### INPUT DATA

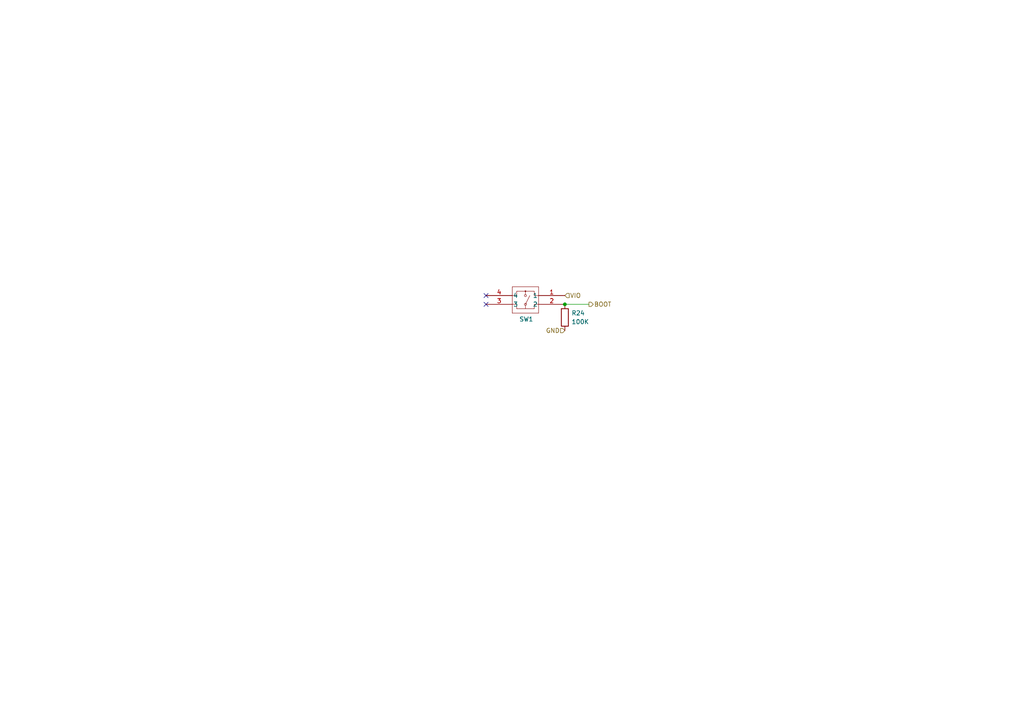
<source format=kicad_sch>
(kicad_sch
	(version 20250114)
	(generator "eeschema")
	(generator_version "9.0")
	(uuid "b56518b6-f57c-48ce-9691-9ee61f7f4ad6")
	(paper "A4")
	
	(junction
		(at 163.83 88.265)
		(diameter 0)
		(color 0 0 0 0)
		(uuid "ade9d8ed-9ca3-4dbb-bee5-627dc3c62300")
	)
	(no_connect
		(at 140.97 85.725)
		(uuid "9121744d-9ff3-4acb-9e7e-4425ae599aea")
	)
	(no_connect
		(at 140.97 88.265)
		(uuid "96c8d19a-933f-454a-a043-015d599ce15e")
	)
	(wire
		(pts
			(xy 170.815 88.265) (xy 163.83 88.265)
		)
		(stroke
			(width 0)
			(type default)
		)
		(uuid "3a92749b-834c-4ba3-b4dc-fb2e59942e60")
	)
	(hierarchical_label "VIO"
		(shape input)
		(at 163.83 85.725 0)
		(effects
			(font
				(size 1.27 1.27)
			)
			(justify left)
		)
		(uuid "1366b9ee-fce3-4825-b085-f7313ded03aa")
	)
	(hierarchical_label "BOOT"
		(shape output)
		(at 170.815 88.265 0)
		(effects
			(font
				(size 1.27 1.27)
			)
			(justify left)
		)
		(uuid "71143243-d53c-4aee-b012-254064242621")
	)
	(hierarchical_label "GND"
		(shape input)
		(at 163.83 95.885 180)
		(effects
			(font
				(size 1.27 1.27)
			)
			(justify right)
		)
		(uuid "eab12026-0504-4b77-a9dd-6de16137c420")
	)
	(symbol
		(lib_id "Common:EVP-AA602W")
		(at 163.83 85.725 0)
		(mirror y)
		(unit 1)
		(exclude_from_sim no)
		(in_bom yes)
		(on_board yes)
		(dnp no)
		(uuid "47eb6e7f-2c38-4a39-b662-b73be716bbf4")
		(property "Reference" "SW1"
			(at 154.686 92.583 0)
			(effects
				(font
					(size 1.27 1.27)
				)
				(justify left)
			)
		)
		(property "Value" "EVP-AA602W"
			(at 158.75 80.645 0)
			(effects
				(font
					(size 1.27 1.27)
				)
				(justify left)
				(hide yes)
			)
		)
		(property "Footprint" "Common:EVP602AA"
			(at 163.83 85.725 0)
			(effects
				(font
					(size 1.27 1.27)
					(italic yes)
				)
				(hide yes)
			)
		)
		(property "Datasheet" "https://www3.panasonic.biz/ac/cdn/e/control/switch/light-touch/catalog/sw_lt_eng_3529s.pdf"
			(at 163.83 85.725 0)
			(effects
				(font
					(size 1.27 1.27)
					(italic yes)
				)
				(hide yes)
			)
		)
		(property "Description" "SWITCH TACTILE SPST-NO 0.02A 15V"
			(at 163.83 85.725 0)
			(effects
				(font
					(size 1.27 1.27)
				)
				(hide yes)
			)
		)
		(property "Alt" ""
			(at 163.83 85.725 0)
			(effects
				(font
					(size 1.27 1.27)
				)
				(hide yes)
			)
		)
		(property "Note" ""
			(at 163.83 85.725 0)
			(effects
				(font
					(size 1.27 1.27)
				)
				(hide yes)
			)
		)
		(property "Temperture Coefficient" ""
			(at 163.83 85.725 0)
			(effects
				(font
					(size 1.27 1.27)
				)
				(hide yes)
			)
		)
		(property "MANUFACTURER" "Panasonic"
			(at 163.83 85.725 0)
			(effects
				(font
					(size 1.27 1.27)
				)
				(hide yes)
			)
		)
		(property "MAXIMUM_PACKAGE_HEIGHT" ""
			(at 163.83 85.725 0)
			(effects
				(font
					(size 1.27 1.27)
				)
				(hide yes)
			)
		)
		(property "PARTREV" "EVP-AA602W"
			(at 163.83 85.725 0)
			(effects
				(font
					(size 1.27 1.27)
				)
				(hide yes)
			)
		)
		(property "STANDARD" ""
			(at 163.83 85.725 0)
			(effects
				(font
					(size 1.27 1.27)
				)
				(hide yes)
			)
		)
		(pin "4"
			(uuid "5641d50f-c240-4850-8438-9a97353c2a23")
		)
		(pin "2"
			(uuid "309ee8e3-7ef7-4ffb-9f87-0bc7213a0f6d")
		)
		(pin "3"
			(uuid "cc7b44b1-035d-4a89-a3af-0b3eb41d1833")
		)
		(pin "1"
			(uuid "1b8d739a-db96-465d-91bd-81d7b347a3fb")
		)
		(instances
			(project "aux_board"
				(path "/85134265-2435-454a-99c4-e49d8e69c5c2/490a0c5b-9225-4953-ad7a-fe6abb29cde0/a5e0a0bc-1155-4861-b0e5-50e548be6dc2"
					(reference "SW1")
					(unit 1)
				)
			)
			(project "openlst-hw"
				(path "/a863a5ec-a5d4-4f54-be53-e8c01d5e3ac4/53f12969-e593-459a-9671-cc23a5a9aea0/f4ff56ce-2fa2-4b99-a709-c113709260c1/05ed6a13-e638-443f-ac45-2ed06780ef6f"
					(reference "SW1")
					(unit 1)
				)
			)
			(project "sci_board"
				(path "/b4b2c88d-f6cd-4e60-862d-e21f68728580/840799ac-4fe6-4a8e-96a2-299affeec8e4/9ad2e03f-9236-48b3-ba37-0d7f891d93a5"
					(reference "SW1")
					(unit 1)
				)
			)
			(project "AVIONICS_BOARD"
				(path "/f6cc00ab-17f1-4973-862f-7ac95fe70668/00000000-0000-0000-0000-00005ea31c93/ce6e3ce3-97e2-453f-9a1f-2a164dd1fcec"
					(reference "SW3")
					(unit 1)
				)
			)
		)
	)
	(symbol
		(lib_id "Device:R")
		(at 163.83 92.075 0)
		(unit 1)
		(exclude_from_sim no)
		(in_bom yes)
		(on_board yes)
		(dnp no)
		(fields_autoplaced yes)
		(uuid "6cfd679b-b57e-4aaa-b298-337246fa8c26")
		(property "Reference" "R37"
			(at 165.735 90.8049 0)
			(effects
				(font
					(size 1.27 1.27)
				)
				(justify left)
			)
		)
		(property "Value" "100K"
			(at 165.735 93.3449 0)
			(effects
				(font
					(size 1.27 1.27)
				)
				(justify left)
			)
		)
		(property "Footprint" "Resistor_SMD:R_0402_1005Metric_Pad0.72x0.64mm_HandSolder"
			(at 162.052 92.075 90)
			(effects
				(font
					(size 1.27 1.27)
				)
				(hide yes)
			)
		)
		(property "Datasheet" "https://www.yageo.com/upload/media/product/products/datasheet/rchip/PYu-RC_Group_51_RoHS_L_12.pdf"
			(at 163.83 92.075 0)
			(effects
				(font
					(size 1.27 1.27)
				)
				(hide yes)
			)
		)
		(property "Description" "Resistor"
			(at 163.83 92.075 0)
			(effects
				(font
					(size 1.27 1.27)
				)
				(hide yes)
			)
		)
		(property "Amps" ""
			(at 163.83 92.075 0)
			(effects
				(font
					(size 1.27 1.27)
				)
				(hide yes)
			)
		)
		(property "Tolerance" "1"
			(at 163.83 92.075 0)
			(effects
				(font
					(size 1.27 1.27)
				)
				(hide yes)
			)
		)
		(property "Alt" ""
			(at 163.83 92.075 0)
			(effects
				(font
					(size 1.27 1.27)
				)
				(hide yes)
			)
		)
		(property "Note" "pullup/pulldown"
			(at 163.83 92.075 0)
			(effects
				(font
					(size 1.27 1.27)
				)
				(hide yes)
			)
		)
		(property "Temperture Coefficient" ""
			(at 163.83 92.075 0)
			(effects
				(font
					(size 1.27 1.27)
				)
				(hide yes)
			)
		)
		(property "MANUFACTURER" "YAGEO"
			(at 163.83 92.075 0)
			(effects
				(font
					(size 1.27 1.27)
				)
				(hide yes)
			)
		)
		(property "MAXIMUM_PACKAGE_HEIGHT" ""
			(at 163.83 92.075 0)
			(effects
				(font
					(size 1.27 1.27)
				)
				(hide yes)
			)
		)
		(property "PARTREV" "RC0402FR-07100KL"
			(at 163.83 92.075 0)
			(effects
				(font
					(size 1.27 1.27)
				)
				(hide yes)
			)
		)
		(property "STANDARD" ""
			(at 163.83 92.075 0)
			(effects
				(font
					(size 1.27 1.27)
				)
				(hide yes)
			)
		)
		(pin "2"
			(uuid "5e653474-2095-419b-a488-9b09d1ade7e4")
		)
		(pin "1"
			(uuid "719bda14-fe5e-45f5-83c7-ff29239ba490")
		)
		(instances
			(project "aux_board"
				(path "/85134265-2435-454a-99c4-e49d8e69c5c2/490a0c5b-9225-4953-ad7a-fe6abb29cde0/a5e0a0bc-1155-4861-b0e5-50e548be6dc2"
					(reference "R24")
					(unit 1)
				)
			)
			(project "openlst-hw"
				(path "/a863a5ec-a5d4-4f54-be53-e8c01d5e3ac4/53f12969-e593-459a-9671-cc23a5a9aea0/f4ff56ce-2fa2-4b99-a709-c113709260c1/05ed6a13-e638-443f-ac45-2ed06780ef6f"
					(reference "R42")
					(unit 1)
				)
			)
			(project "sci_board"
				(path "/b4b2c88d-f6cd-4e60-862d-e21f68728580/840799ac-4fe6-4a8e-96a2-299affeec8e4/9ad2e03f-9236-48b3-ba37-0d7f891d93a5"
					(reference "R37")
					(unit 1)
				)
			)
			(project "AVIONICS_BOARD"
				(path "/f6cc00ab-17f1-4973-862f-7ac95fe70668/00000000-0000-0000-0000-00005ea31c93/ce6e3ce3-97e2-453f-9a1f-2a164dd1fcec"
					(reference "R40")
					(unit 1)
				)
			)
		)
	)
)

</source>
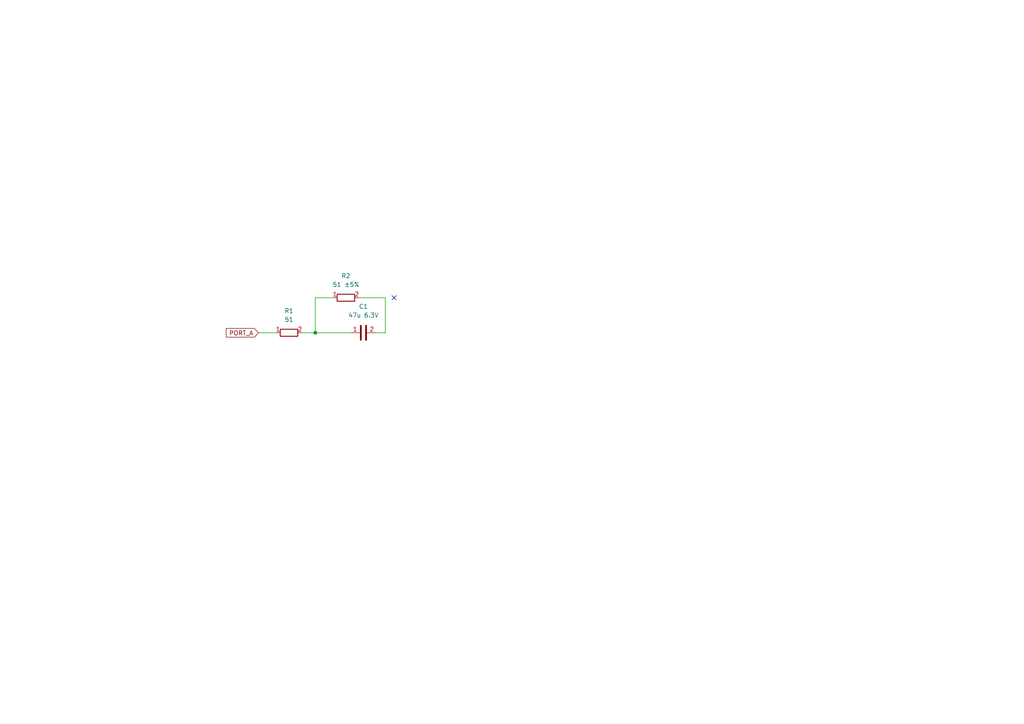
<source format=kicad_sch>
(kicad_sch (version 20211123) (generator eeschema)

  (uuid b55f6c44-5d5d-4524-bb86-893662f64598)

  (paper "A4")

  (title_block
    (title "Simple Circuit")
    (date "2022-08-02")
    (rev "v01")
  )

  

  (junction (at 91.44 96.52) (diameter 0) (color 0 0 0 0)
    (uuid 21362588-9ca4-4df5-aaff-e66a21a01f68)
  )

  (no_connect (at 114.3 86.36) (uuid 843af354-12a1-4cdb-ab0a-a91df7523d22))

  (wire (pts (xy 91.44 86.36) (xy 91.44 96.52))
    (stroke (width 0) (type default) (color 0 0 0 0))
    (uuid 03903112-54ec-4875-b5c3-fcc4ec71e52c)
  )
  (wire (pts (xy 111.76 86.36) (xy 111.76 96.52))
    (stroke (width 0) (type default) (color 0 0 0 0))
    (uuid 36780335-0429-4c3d-8635-e5ed12711612)
  )
  (wire (pts (xy 104.14 86.36) (xy 111.76 86.36))
    (stroke (width 0) (type default) (color 0 0 0 0))
    (uuid 3b4c322b-7512-4787-a5f9-2684210df4f3)
  )
  (wire (pts (xy 74.93 96.52) (xy 80.01 96.52))
    (stroke (width 0) (type default) (color 0 0 0 0))
    (uuid 4902dc83-92f4-47f2-ad47-efdda384a841)
  )
  (wire (pts (xy 91.44 86.36) (xy 96.52 86.36))
    (stroke (width 0) (type default) (color 0 0 0 0))
    (uuid 4f1c1eac-36d8-440f-b4fc-e04c50ea8c7a)
  )
  (wire (pts (xy 87.63 96.52) (xy 91.44 96.52))
    (stroke (width 0) (type default) (color 0 0 0 0))
    (uuid 7affbfd1-3b77-4468-baac-310ca0e0aad7)
  )
  (wire (pts (xy 109.22 96.52) (xy 111.76 96.52))
    (stroke (width 0) (type default) (color 0 0 0 0))
    (uuid 887ec3e8-1522-42b6-a4e7-8d9f0f5e559f)
  )
  (wire (pts (xy 91.44 96.52) (xy 101.6 96.52))
    (stroke (width 0) (type default) (color 0 0 0 0))
    (uuid d68ed73e-45b3-441c-84c3-918bed62b055)
  )

  (global_label "PORT_A" (shape input) (at 74.93 96.52 180) (fields_autoplaced)
    (effects (font (size 1.27 1.27)) (justify right))
    (uuid 0da1a194-de46-4113-bdca-98125569a602)
    (property "Intersheet References" "${INTERSHEET_REFS}" (id 0) (at 65.6226 96.4406 0)
      (effects (font (size 1.27 1.27)) (justify right) hide)
    )
  )

  (symbol (lib_id "Device:R") (at 83.82 96.52 90) (unit 1)
    (in_bom yes) (on_board yes) (fields_autoplaced)
    (uuid 691e9d02-a5cc-48a1-b9c1-b97da20de9cd)
    (property "Reference" "R1" (id 0) (at 83.82 90.17 90))
    (property "Value" "51" (id 1) (at 83.82 92.71 90))
    (property "Footprint" "" (id 2) (at 83.82 98.298 90)
      (effects (font (size 1.27 1.27)) hide)
    )
    (property "Datasheet" "~" (id 3) (at 83.82 96.52 0)
      (effects (font (size 1.27 1.27)) hide)
    )
    (pin "1" (uuid 56f3fe65-5ef1-4a6e-a200-e361ef623390))
    (pin "2" (uuid d1b5af45-82ec-44b9-9f8d-7e6fa037126d))
  )

  (symbol (lib_id "Device:R") (at 100.33 86.36 90) (unit 1)
    (in_bom yes) (on_board yes) (fields_autoplaced)
    (uuid a8f9f58a-4aa6-48fb-915f-461e000613f8)
    (property "Reference" "R2" (id 0) (at 100.33 80.01 90))
    (property "Value" "51 ±5%" (id 1) (at 100.33 82.55 90))
    (property "Footprint" "" (id 2) (at 100.33 88.138 90)
      (effects (font (size 1.27 1.27)) hide)
    )
    (property "Datasheet" "~" (id 3) (at 100.33 86.36 0)
      (effects (font (size 1.27 1.27)) hide)
    )
    (pin "1" (uuid 3d50f081-7eba-4f60-a0ec-1a4ca5b64fb9))
    (pin "2" (uuid 4ae2fbc2-1905-4f9f-84da-e1b865f8292d))
  )

  (symbol (lib_id "Device:C") (at 105.41 96.52 90) (unit 1)
    (in_bom yes) (on_board yes) (fields_autoplaced)
    (uuid e8ed392d-e797-4a51-a62e-0d0cb2854712)
    (property "Reference" "C1" (id 0) (at 105.41 88.9 90))
    (property "Value" "47u 6.3V" (id 1) (at 105.41 91.44 90))
    (property "Footprint" "" (id 2) (at 109.22 95.5548 0)
      (effects (font (size 1.27 1.27)) hide)
    )
    (property "Datasheet" "~" (id 3) (at 105.41 96.52 0)
      (effects (font (size 1.27 1.27)) hide)
    )
    (pin "1" (uuid 88ed38ec-3347-43aa-9c34-35b1de8a4093))
    (pin "2" (uuid a92039b9-3ae8-441f-b647-2b89d7689c58))
  )

  (sheet_instances
    (path "/" (page "1"))
  )

  (symbol_instances
    (path "/e8ed392d-e797-4a51-a62e-0d0cb2854712"
      (reference "C1") (unit 1) (value "47u 6.3V") (footprint "")
    )
    (path "/691e9d02-a5cc-48a1-b9c1-b97da20de9cd"
      (reference "R1") (unit 1) (value "51") (footprint "")
    )
    (path "/a8f9f58a-4aa6-48fb-915f-461e000613f8"
      (reference "R2") (unit 1) (value "51 ±5%") (footprint "")
    )
  )
)

</source>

### YOUR ASSIGNMENT
Copy each line of the records that contains the word "Device".

### SOLUTION
		(lib_id "Device:R")
  (symbol (lib_id "Device:R") (at 83.82 96.52 90) (unit 1)
  (symbol (lib_id "Device:R") (at 100.33 86.36 90) (unit 1)
  (symbol (lib_id "Device:C") (at 105.41 96.52 90) (unit 1)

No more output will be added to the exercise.